> [作業内容]
下のリストの全行を一字一句変えずに複製すること。画像は答えに含めない。

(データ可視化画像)

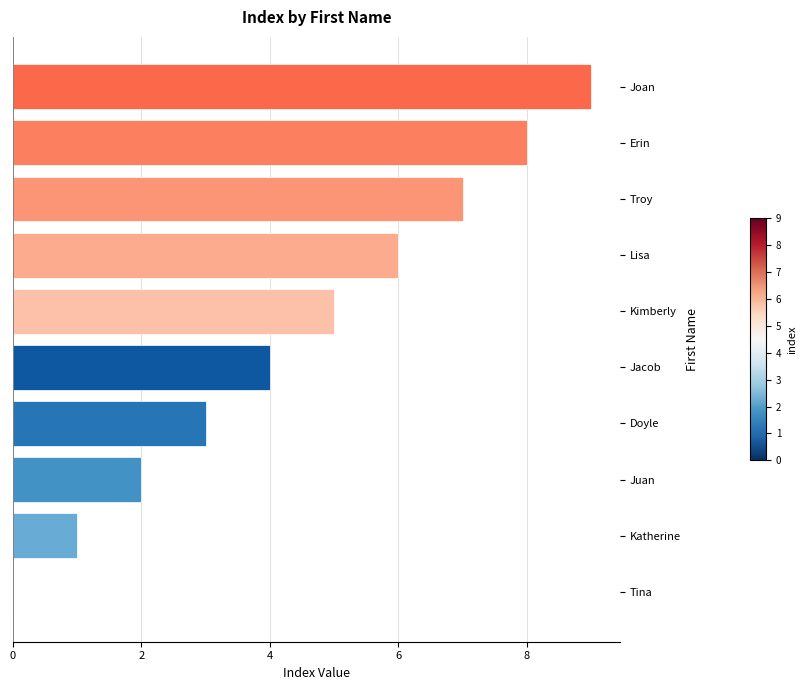

True or false: the data shows 1 at Katherine.

True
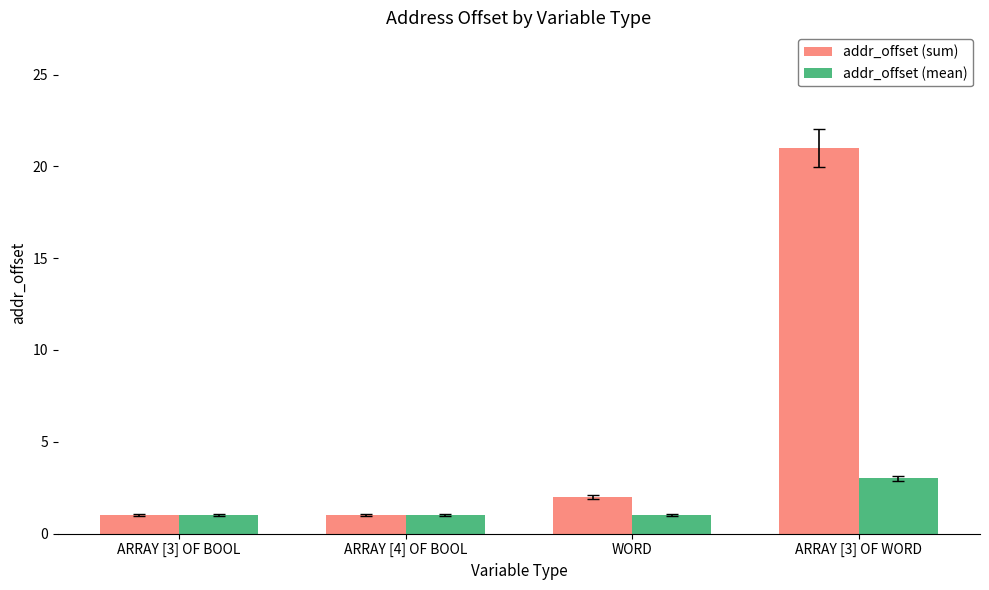

Rank the series at ARRAY [3] OF WORD from highest to lowest value.

addr_offset (sum), addr_offset (mean)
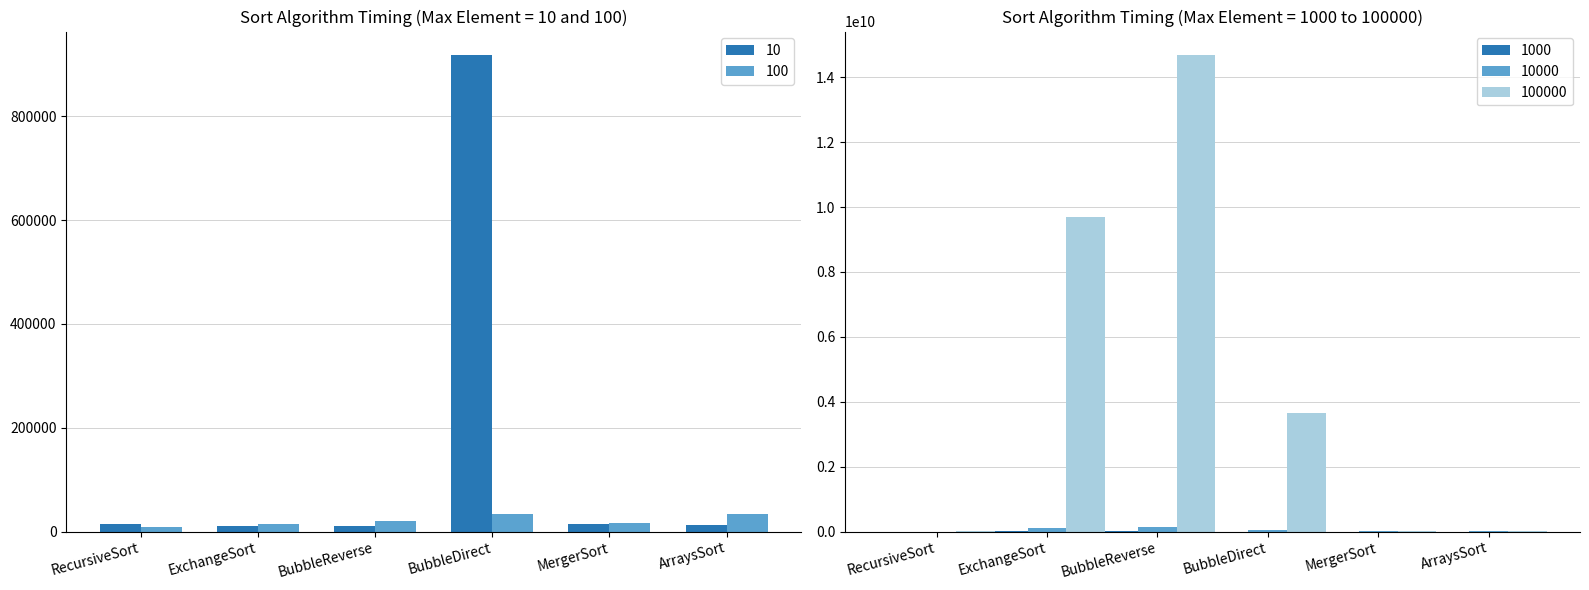

Between MergerSort and ArraysSort, which series saw the biggest shift?

100000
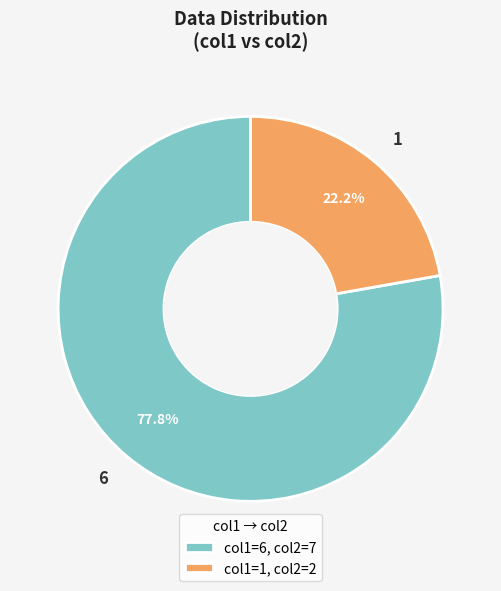

How many slices are in this pie chart?

2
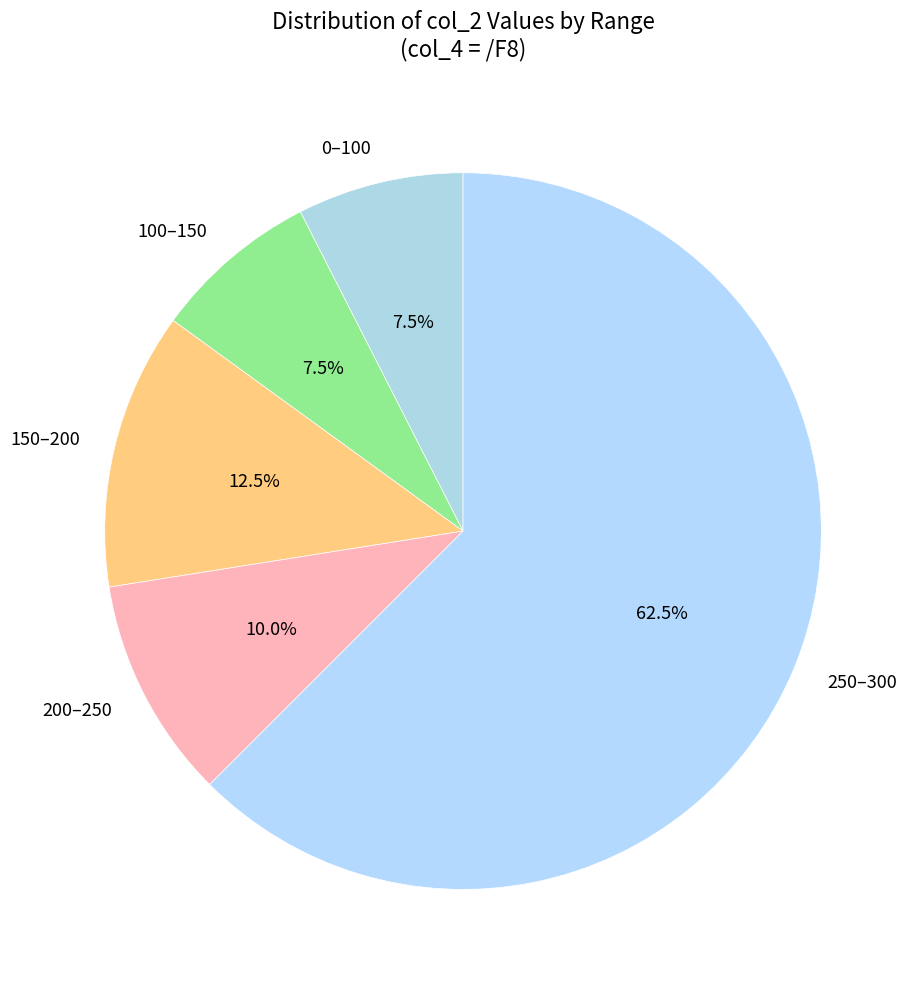

What is the total percentage of 150–200 and 250–300?

75.0%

> [結果]
True or false: the data shows 1 at Katherine.

True

Rank the series at ARRAY [3] OF WORD from highest to lowest value.

addr_offset (sum), addr_offset (mean)

Between MergerSort and ArraysSort, which series saw the biggest shift?

100000

How many slices are in this pie chart?

2

What is the total percentage of 150–200 and 250–300?

75.0%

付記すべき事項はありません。